LNK: quand petite faille se fait grande menace

Découverte par l’éditeur Biélorusse VirusBlokAda mi-juin, la faille des liens Windows (.lnk) exploitée par le ver Stuxnet apparaît aujourd’hui sous un jour nouveau, après que Siemens a reconnu que celui-ci vise ses logiciels pour infrastructures industrielles automatisées, les Scada. Une menace particulièrement sérieuse, pour certains, alors que ces systèmes ne contiennent pas de données immédiatement monétisables telles que des numéros de cartes de crédit ou des secrets industriels. Et d’y voir un objectif simple : le sabotage.

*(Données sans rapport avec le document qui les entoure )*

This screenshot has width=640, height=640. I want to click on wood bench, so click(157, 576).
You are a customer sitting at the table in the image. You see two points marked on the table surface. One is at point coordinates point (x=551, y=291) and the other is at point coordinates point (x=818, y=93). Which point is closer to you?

L’éditeur biélorusse VirusBlokAda assure l’avoir découverte le 17 juin dernier : une faille affectant toutes les versions de Windows et permettant à un ver de s’installer sur un ordinateur à l’insertion d’une clé USB; sans passer l’exécution du très classique script autorun.inf, mais en s’appuyant sur les mécanismes de traitement des fichiers liens (.lnk). Une seule ouverture du périphérique infectée avec un explorateurs de fichiers susceptible d’afficher des icônes suffit à déclencher la propagation du ver. Et pas n’importe lequel.

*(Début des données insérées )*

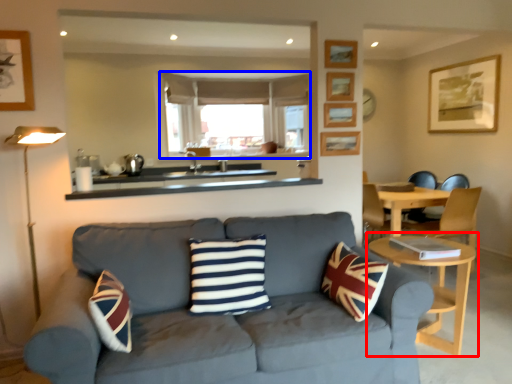
Question: Which object appears closest to the camera in this image, table (highlighted by a red box) or window frame (highlighted by a blue box)?

Choices:
 (A) table
 (B) window frame

Answer: (A)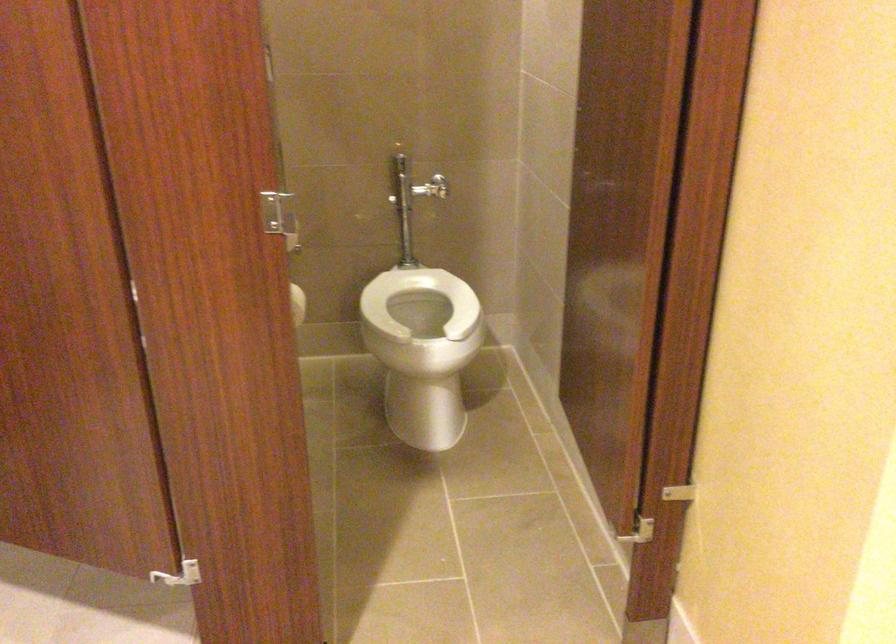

Stuxnet, de son petit nom, installe deux pilotes : mrxnet.sys et mrxcls.sys. Tous deux embarquent des fonctions de rootkit pour masquer leurs activités au système d’exploitation. Surtout, ces deux pilotes empruntent la signature numérique de pilotes Realtek.  

Quelle diffusion ?

Selon les chercheurs de VirusBlokAda, le risque épidémique est important : «depuis que nous avons ajouté les nouvelles signatures aux bases de données anti-virales, nous recevons de nombreuses détections» des deux rootkits «dans le monde entier.»  

Selon Microsoft, l’infection serait particulièrement marquée en Iran, en Indonésie et en Inde, avec une croissance exponentielle du nombre de machines concernées, ainsi que du nombre d’attaques quotidiennes. Une analyse partagée par Symantec.

Mais si tant l’Institut Sans que le Cert US, ou encore le Certa français, ont décidé de publier une alerte au sujet de Stuxnet, ce n’est pas peut-être qu’une question de propagation - et de rapidité de propagation. Et tant pis si, dans l’attente d’un correctif, Microsoft propose déjà un palliatif - désactiver l’afficher des icônes pour les liens.

Les Scada en ligne de mire

En effet, le danger, ici, c’est que Stuxnet viserait spécifiquement les infrastructures industrielles automatisées, à savoir les fameux systèmes Scada utilisés pour le contrôle centralisé des réseaux de distribution électrique ou d’eau potable, par exemple. Selon l’analyste Frank Boldewin, Stuxnet cherche, à son installation, à vérifier la présence, sur la machine qu’il vient d’infecter, des outils Simatic WinCC de Siemens, les outils Scada de l’industriel. 

S’appuyant sur le mot de passe d’accès aux bases de données de l’outil - défini en dur dans le logiciel et largement diffusé sur Internet, comme l’ont relevé nos confrères de Wired -, Stuxnet dispose d’un accès complet aux données des infrastructures supervisées avec WinCC. Une action aussi ciblée constitue, en elle-même, une originalité méritant d’être soulignée.

Pour Frank Boldewin, «ce logiciel malveillant a été conçu pour faire de l’espionnage.» Pour Stewart Baker, ancien assistant du secrétaire du département américain de la sécurité intérieure, estime sans ambages que «le but logique de ce logiciel malveillant n’est pas tant l’espionnage que le sabotage.» 

En attendant que des correctifs soient trouvés et que la propagation de Stuxnet soit interrompue, Siemens recommande de ne surtout pas chercher à changer le mot de passe d’accès aux bases de données SQL de WinCC, faute de quoi l’outil risquerait de... ne plus fonctionner. Une situation qualifiée «d’horrible» par Sophos

Quid des bonnes pratiques ?

Selon nos confrères de CNIS, les bonnes pratiques de sécurité pour les systèmes Scada - consistant à isoler d’Internet les machines reliées à des systèmes de pilotage industriel ou encore à contrôler sévèrement l’accès et à leur interdire la connexion à des clés USB - seraient «généralement observées par les responsables de ce genre d’architecture», force est de constater que le suivi de ces pratiques de référence n’est pas absolu : Siemens aurait déjà identifié une victime parmi ses clients outre-Rhin.